Among the followers is a 33-year-old man from Tokyo who works weekdays as a sales representative. On his days off, he heads for the mountains, donning a traditional outfit, complete with a conch-shell horn and straw sandals.
He is a yamabushi, a mountain priest trainee. His grueling training regime includes a discipline called nyubu, which involves walking steep mountain paths for a few days while visiting sacred sites and worshipping gods and Buddha. He has a religious name: Shinanobo Zuiryu.
Shinanobo belongs to a group called Nikko-Shugendo in Tochigi Prefecture.
Through strict training, Shugendo followers try to experience what Gautama Siddhartha underwent before attaining enlightenment.
Trainees are called yamabushi or shugenja and undergo various types of training.
Shinanobo first became interested in “mountain religion” while studying history in college.

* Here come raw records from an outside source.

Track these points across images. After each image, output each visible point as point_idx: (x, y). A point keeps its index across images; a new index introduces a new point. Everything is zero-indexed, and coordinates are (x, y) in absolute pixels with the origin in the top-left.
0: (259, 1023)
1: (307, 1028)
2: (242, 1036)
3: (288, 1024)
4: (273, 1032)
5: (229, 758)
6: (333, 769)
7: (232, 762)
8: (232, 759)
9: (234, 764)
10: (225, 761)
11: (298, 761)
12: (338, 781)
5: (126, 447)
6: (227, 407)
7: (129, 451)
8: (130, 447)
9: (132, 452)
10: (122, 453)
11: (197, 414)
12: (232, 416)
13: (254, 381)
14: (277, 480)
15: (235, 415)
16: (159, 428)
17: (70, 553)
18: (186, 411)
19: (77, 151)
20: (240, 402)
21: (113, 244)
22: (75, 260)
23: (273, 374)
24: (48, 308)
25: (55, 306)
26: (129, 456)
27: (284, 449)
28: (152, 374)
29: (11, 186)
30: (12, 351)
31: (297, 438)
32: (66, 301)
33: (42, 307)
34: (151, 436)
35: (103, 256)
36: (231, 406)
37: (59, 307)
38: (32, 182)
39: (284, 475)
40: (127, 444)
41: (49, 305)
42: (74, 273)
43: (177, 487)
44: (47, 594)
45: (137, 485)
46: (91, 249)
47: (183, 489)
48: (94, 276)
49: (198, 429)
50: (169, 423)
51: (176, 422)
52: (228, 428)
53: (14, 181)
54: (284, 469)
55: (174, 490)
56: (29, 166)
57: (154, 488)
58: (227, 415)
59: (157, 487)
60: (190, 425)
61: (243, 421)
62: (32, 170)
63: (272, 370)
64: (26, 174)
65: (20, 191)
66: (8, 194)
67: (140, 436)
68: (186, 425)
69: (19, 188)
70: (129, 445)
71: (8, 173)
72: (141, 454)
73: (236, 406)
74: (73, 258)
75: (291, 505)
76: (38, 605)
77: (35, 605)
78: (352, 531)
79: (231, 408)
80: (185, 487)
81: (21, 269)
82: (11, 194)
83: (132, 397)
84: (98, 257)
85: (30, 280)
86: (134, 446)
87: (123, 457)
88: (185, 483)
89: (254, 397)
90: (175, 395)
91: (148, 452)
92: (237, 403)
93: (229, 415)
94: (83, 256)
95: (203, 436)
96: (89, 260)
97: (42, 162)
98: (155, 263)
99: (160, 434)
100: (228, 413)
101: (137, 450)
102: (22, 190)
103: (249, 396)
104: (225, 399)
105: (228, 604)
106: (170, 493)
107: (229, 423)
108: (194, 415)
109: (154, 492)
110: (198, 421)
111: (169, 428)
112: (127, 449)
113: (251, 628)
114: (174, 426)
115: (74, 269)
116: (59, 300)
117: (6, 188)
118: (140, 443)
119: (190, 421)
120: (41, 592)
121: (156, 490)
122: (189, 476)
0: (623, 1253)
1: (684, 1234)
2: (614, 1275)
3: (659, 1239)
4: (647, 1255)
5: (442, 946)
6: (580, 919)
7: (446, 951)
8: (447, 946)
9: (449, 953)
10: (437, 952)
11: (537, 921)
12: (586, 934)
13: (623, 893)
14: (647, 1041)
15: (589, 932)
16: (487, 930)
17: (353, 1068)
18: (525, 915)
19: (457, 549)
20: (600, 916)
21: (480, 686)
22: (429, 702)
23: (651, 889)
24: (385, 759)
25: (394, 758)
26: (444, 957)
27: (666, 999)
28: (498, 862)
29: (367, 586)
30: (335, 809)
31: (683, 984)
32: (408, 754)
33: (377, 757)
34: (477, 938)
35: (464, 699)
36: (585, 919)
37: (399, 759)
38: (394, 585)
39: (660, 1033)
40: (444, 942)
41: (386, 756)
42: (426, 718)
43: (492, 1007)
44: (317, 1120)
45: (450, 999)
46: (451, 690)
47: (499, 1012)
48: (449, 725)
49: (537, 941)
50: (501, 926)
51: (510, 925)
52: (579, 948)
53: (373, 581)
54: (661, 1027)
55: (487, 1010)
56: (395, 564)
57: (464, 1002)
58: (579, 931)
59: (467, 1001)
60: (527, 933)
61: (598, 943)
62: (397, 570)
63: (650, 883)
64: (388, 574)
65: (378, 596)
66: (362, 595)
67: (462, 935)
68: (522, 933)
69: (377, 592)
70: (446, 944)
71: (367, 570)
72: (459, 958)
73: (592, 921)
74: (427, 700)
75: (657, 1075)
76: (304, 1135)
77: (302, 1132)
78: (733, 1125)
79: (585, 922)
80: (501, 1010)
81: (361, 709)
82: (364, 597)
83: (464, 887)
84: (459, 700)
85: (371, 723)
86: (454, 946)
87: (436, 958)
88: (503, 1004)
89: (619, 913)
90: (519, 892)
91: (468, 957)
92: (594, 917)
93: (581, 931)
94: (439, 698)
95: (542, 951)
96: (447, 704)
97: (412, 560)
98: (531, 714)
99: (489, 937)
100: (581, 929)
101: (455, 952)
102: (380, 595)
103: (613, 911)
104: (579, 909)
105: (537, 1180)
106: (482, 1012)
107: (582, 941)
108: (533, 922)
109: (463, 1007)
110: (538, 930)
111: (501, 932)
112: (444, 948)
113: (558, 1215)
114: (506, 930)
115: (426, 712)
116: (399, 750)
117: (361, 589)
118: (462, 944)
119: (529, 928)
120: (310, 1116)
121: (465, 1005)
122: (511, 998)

As he deepened his study, he ended up becoming a yamabushi at Nikko-Shugendo.”
You can read this complete article here.
As Reiki practitioners it is an excellent idea for us to delve deeper into our knowledge of the system of Reiki from its Japanese roots. It will help us to focus our intention more clearly and to remain motivated understanding why we are practicing the techniques that we are. It is said that Mikao Usui was a Shugendo practitioner.
Can you see any similarities between Shugendo and your Reiki practice? We know that there is a Shugendo practice that takes 21 days to complete, for example. Could this be the 21 day practice that represents for many one of the catalysts in Usui’s energetic experience?